Working after retirement: between choice and necessity

In Spain, working after retirement is still uncommon but growing. According to the 2023 data of the National Institute of Statistics, reported by Inmaculada Ruiz Martín, president of the Unión Democrática de Pensionistas (UDP), about 185,000 people between 50 and 74 years old continued to work in the six months after their first pension cheque. For 18.8% the motivation was economic; almost half did so out of personal interest or because their spouse was still working.

Similar data come from the Unión de Jubilados y Pensionistas of UGT, which distinguishes two phenomena: on the one hand, the 'active pension' (i.e. the legal possibility of working while receiving part of the pension), chosen by only 0.9% of pensioners in 2024; on the other hand, a wide swathe of informal and unregulated work, often invisible in official statistics.

According to UGT, the reasons for continuing to work are mainly economic.
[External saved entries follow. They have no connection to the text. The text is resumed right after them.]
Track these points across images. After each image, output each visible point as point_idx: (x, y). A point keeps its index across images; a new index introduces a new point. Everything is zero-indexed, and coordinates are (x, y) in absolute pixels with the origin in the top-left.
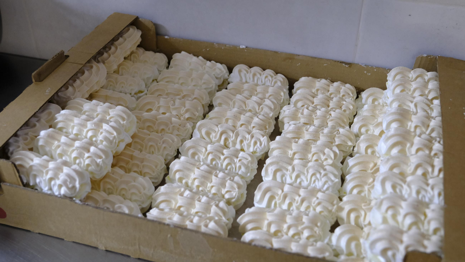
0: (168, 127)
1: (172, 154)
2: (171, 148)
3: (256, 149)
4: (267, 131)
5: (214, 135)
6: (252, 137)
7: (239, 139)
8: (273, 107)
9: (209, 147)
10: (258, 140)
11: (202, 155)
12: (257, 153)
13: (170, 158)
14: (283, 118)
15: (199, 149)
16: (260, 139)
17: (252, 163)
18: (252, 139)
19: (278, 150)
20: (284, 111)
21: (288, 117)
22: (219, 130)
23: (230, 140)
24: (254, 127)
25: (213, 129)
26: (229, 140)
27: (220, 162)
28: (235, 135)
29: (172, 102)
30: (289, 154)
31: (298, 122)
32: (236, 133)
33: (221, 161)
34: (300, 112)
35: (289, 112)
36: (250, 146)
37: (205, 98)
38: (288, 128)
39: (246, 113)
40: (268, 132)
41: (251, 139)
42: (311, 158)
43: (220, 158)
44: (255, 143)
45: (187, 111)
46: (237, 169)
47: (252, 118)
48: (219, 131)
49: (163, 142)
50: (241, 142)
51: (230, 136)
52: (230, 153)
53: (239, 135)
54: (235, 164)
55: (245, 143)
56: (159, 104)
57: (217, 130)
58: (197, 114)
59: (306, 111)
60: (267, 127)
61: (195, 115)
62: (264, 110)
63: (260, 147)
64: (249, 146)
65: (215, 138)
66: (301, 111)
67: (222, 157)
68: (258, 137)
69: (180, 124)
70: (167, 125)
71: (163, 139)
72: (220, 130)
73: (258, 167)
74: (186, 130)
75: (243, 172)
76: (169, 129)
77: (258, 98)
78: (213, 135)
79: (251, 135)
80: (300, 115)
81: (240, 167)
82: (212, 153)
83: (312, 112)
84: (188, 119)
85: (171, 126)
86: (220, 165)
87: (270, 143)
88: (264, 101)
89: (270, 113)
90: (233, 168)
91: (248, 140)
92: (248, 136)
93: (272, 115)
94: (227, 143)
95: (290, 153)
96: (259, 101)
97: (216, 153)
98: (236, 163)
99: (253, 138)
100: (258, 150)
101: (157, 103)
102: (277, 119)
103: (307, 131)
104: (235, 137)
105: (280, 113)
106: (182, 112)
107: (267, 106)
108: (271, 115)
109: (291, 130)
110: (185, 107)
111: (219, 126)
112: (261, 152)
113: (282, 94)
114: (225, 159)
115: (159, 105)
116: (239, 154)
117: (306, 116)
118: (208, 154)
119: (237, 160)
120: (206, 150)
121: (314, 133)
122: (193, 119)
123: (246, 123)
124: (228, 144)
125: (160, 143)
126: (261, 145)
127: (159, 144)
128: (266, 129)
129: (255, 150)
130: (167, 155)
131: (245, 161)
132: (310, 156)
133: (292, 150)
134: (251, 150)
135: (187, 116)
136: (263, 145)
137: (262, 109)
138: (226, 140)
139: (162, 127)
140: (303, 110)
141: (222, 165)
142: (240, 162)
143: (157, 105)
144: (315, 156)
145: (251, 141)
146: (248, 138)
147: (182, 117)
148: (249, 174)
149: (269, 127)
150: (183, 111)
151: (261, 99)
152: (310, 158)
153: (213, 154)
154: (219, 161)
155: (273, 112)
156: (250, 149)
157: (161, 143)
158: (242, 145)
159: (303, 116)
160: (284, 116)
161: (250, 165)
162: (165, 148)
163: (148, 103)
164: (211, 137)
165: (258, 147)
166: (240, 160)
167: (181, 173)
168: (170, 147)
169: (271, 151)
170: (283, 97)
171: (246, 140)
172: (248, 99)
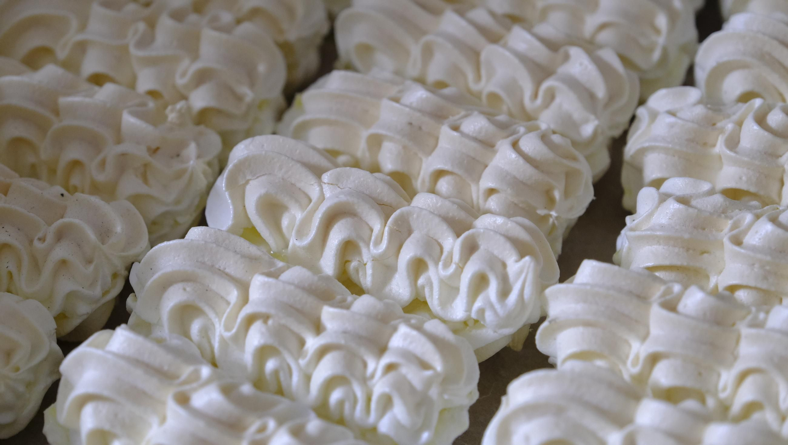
0: (101, 156)
1: (97, 291)
2: (91, 268)
3: (481, 311)
4: (554, 213)
5: (299, 215)
6: (470, 248)
7: (408, 253)
8: (601, 92)
9: (259, 287)
10: (492, 268)
11: (220, 321)
12: (483, 326)
13: (83, 310)
14: (643, 151)
15: (214, 287)
16: (504, 265)
17: (447, 380)
18: (465, 263)
19: (581, 329)
20: (654, 116)
21: (666, 150)
22: (322, 198)
23: (370, 252)
24: (491, 191)
25: (299, 185)
26: (364, 251)
27: (298, 365)
28: (392, 233)
29: (142, 26)
30: (632, 357)
31: (706, 187)
32: (396, 222)
33: (302, 362)
34: (722, 131)
35: (672, 126)
36: (457, 289)
37: (300, 11)
38: (651, 215)
39: (466, 116)
40: (557, 218)
41: (461, 259)
42: (729, 391)
43: (302, 343)
44: (480, 283)
45: (202, 78)
46: (373, 405)
47: (488, 145)
48: (324, 199)
49: (60, 236)
50: (418, 266)
51: (372, 230)
52: (348, 326)
53: (410, 232)
54: (365, 380)
55: (434, 274)
56: (83, 27)
57: (314, 192)
58: (248, 94)
59: (751, 134)
60: (557, 195)
61: (239, 98)
62: (558, 100)
63: (498, 306)
64: (450, 289)
65: (300, 234)
66: (730, 126)
67: (312, 343)
68: (496, 252)
69: (154, 147)
70: (94, 143)
71: (61, 221)
72: (328, 194)
73: (478, 401)
74: (179, 175)
75: (398, 425)
76: (103, 164)
77: (537, 44)
78: (292, 217)
79: (466, 238)
80: (720, 148)
81: (387, 403)
82: (265, 318)
83: (778, 141)
84: (203, 117)
85: (112, 151)
86: (296, 378)
87: (548, 291)
88: (567, 57)
89: (586, 121)
90: (355, 401)
91: (446, 266)
92: (452, 244)
93: (595, 134)
94: (353, 264)
95: (638, 349)
96: (540, 52)
97: (283, 321)
98: (372, 376)
99: (475, 257)
100: (489, 316)
101: (74, 24)
102: (618, 144)
103: (737, 241)
104: (389, 242)
105: (633, 119)
106: (180, 82)
107: (574, 84)
108: (588, 130)
109: (662, 227)
110: (195, 57)
111: (326, 177)
112: (504, 322)
113: (662, 21)
114: (323, 352)
115: (80, 37)
116: (390, 336)
117: (746, 159)
118: (250, 320)
119: (377, 363)
120: (245, 299)
121: (768, 258)
122: (229, 116)
123: (456, 170)
124: (357, 271)
125: (42, 239)
126: (504, 292)
127: (37, 244)
128: (551, 202)
129: (474, 315)
130: (71, 296)
131: (414, 376)
132: (727, 377)
133: (644, 338)
134: (458, 311)
135: (200, 99)
136: (513, 297)
137: (551, 96)
138: (348, 248)
139: (73, 152)
140: (740, 124)
141: (308, 378)
142: (391, 376)
143: (73, 37)
144: (749, 381)
145: (460, 269)
146: (451, 255)
147: (172, 111)
148: (425, 436)
149: (566, 194)
150: (183, 75)
151: (552, 46)
152: (724, 389)
153: (270, 322)
154: (296, 359)
155: (597, 118)
156: (454, 305)
157: (50, 239)
158: (421, 281)
159: (732, 154)
160: (647, 145)
161: (434, 392)
162: (64, 262)
163: (35, 23)
164: (285, 222)
165: (492, 306)
166: (390, 368)
167: (104, 408)
168: (89, 262)
169: (546, 329)
170: (661, 40)
171: (441, 263)
172: (494, 38)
More than 3.3 million pensioners receive less than EUR 750 per month, and around 450,000 people - mostly women - live on non-contributory pensions of around EUR 515, below the poverty line. There is no shortage of those who work by choice: consultants, trainers, professionals who wish to remain active. But many older people work in precarious sectors such as domestic help, agriculture, informal trade - often without protection.

UDP emphasises that the right to a decent pension should not be made conditional on the willingness to work. According to Ruiz Martín, forcing a longer working age can have negative impacts, including health effects, as shown by studies of the Fundación Fedea. Women are particularly penalised, especially those with discontinuous careers.

Both unions also denounce the spread of ageism - age discrimination - which, according to UDP, turns inactivity into a sentence for many over 50, preventing a truly free choice. UGT also draws attention to the growing role of the elderly as economic support for entire families.

In conclusion, work after retirement can be a resource, but it must not become an obligation imposed by precariousness. It is a question of rights, dignity and social justice.